An odd thing happens while you’re watching Against the Ropes: It’s entertaining enough for you to think, hey, this isn’t as bad as everyone says it is.

The film is a competent effort for a first-time feature director (actor Charles S. Dutton), including some suitably grimy location shots from my beloved hometown of Cleveland, Ohio; some snappy one-liners; and, most obviously, Meg Ryan, returning to her old, cute self after some admirably risky but unsuccessful attempts to break away from her standard fare. Then, like a boxer making feints before the real sock-’em-dead punch, disconcerting details emerge.

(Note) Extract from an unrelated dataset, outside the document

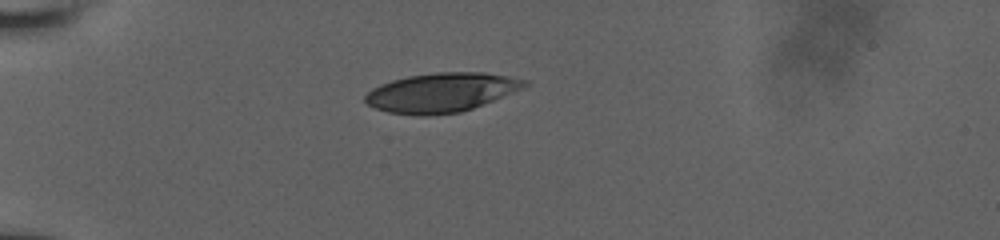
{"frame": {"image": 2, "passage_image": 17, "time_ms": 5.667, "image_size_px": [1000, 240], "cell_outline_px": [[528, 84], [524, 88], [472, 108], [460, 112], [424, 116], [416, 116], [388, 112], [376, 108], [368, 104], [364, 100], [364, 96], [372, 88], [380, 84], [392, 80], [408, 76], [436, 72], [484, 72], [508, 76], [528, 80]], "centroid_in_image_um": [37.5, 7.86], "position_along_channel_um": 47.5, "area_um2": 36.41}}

Screen credits reveal the movie is “inspired by” (not “based on”) the career of boxing’s first (and still greatest) female manager, Jackie Kallen, who also served as the movie’s associate producer (which can often mean the person gets paid to stay out of the way). In the movie story, Ryan plays an unmarried secretary of a sleazy boxing promoter. On a dare, she risks everything to become the manager of a young tough, Luther Shaw (Omar Epps, In Too Deep), whom she thinks can be a champion.

Jackie is the beloved niece of Ray-Ray Kallen, a talented boxer who died young, and she’s never forgotten his advice to her: “Break their hearts and kick butt.” Thus, she dresses like a campy hooker, hustles like P.T. Barnum and spouts PR sound bites so often that she comes to believe her own hype. Jackie hocks her jewelry and hires a washed-up trainer (Dutton, Gothika), and then with the usual testosterone-laced repartee, everybody gets down to work and shapes Luther into a champion. Meanwhile, Larocca, the slimy but powerful boxing promoter (Tony Shaloub, TV’s Monk), does his best to ruin Jackie and the hopes of her protegee.

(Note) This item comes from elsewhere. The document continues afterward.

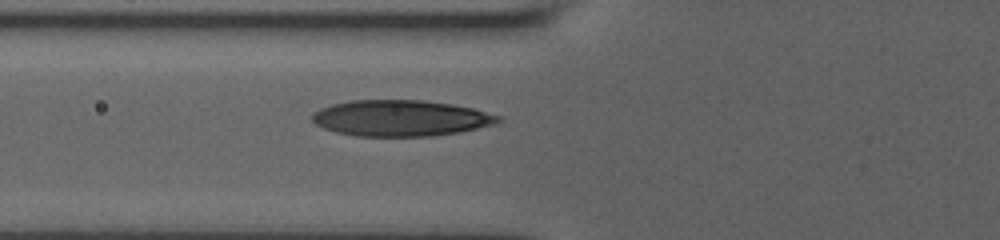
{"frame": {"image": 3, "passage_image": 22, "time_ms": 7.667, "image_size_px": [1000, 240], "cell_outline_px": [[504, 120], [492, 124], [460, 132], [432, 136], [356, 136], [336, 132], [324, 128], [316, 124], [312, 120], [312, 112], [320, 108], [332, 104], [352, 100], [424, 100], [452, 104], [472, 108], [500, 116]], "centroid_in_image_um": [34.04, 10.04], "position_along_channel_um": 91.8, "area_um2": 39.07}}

As close as Luther and Jackie grow in the long months of his transformation, there’s no hanky-panky between them. In fact, this cleavage-baring gal doesn’t even kiss the loyal, local TV sports reporter (Timothy Daly, Basic). Not having gratuitous romance in the movie is a positive angle, in a way, showing that attractive men and women can work together without rolling in the sheets. But the true story isn’t as neatly PC as depicted here.

In real life, Jackie is indeed as effervescent as Meg Ryan, though she’s from Detroit, not Cleveland. When Jackie moved into managing boxers, she was married and the mother of two kids, and already an experienced journalist and sports publicity director — in other words, even if she did wear trashy leather outfits, she was someone who had average-woman responsibilities.

In Ropes, Jackie is so obsessed with boxing that she has no personal life whatsoever. In the end, without the appeal of Ryan’s cuteness and costumes to sway you, you realize the character she plays is something formed out of the arrangement of index cards printed with “character arc points” from the bulletin board of scriptwriter Cheryl Edwards (Save the Last Dance), where kids and hubby got deleted due to budget considerations. If the movie’s story had truly been “based on” Jackie Kallen’s real life, it could have been a winner.

Nevertheless, Ropes is the best movie I’ve ever seen in portraying the little-known team aspect of boxing — the importance of the manager, trainer, sparing partners and other people supporting the solitary gladiator who actually fights in the ring. For that reason alone, catch Ropes when it comes out on video.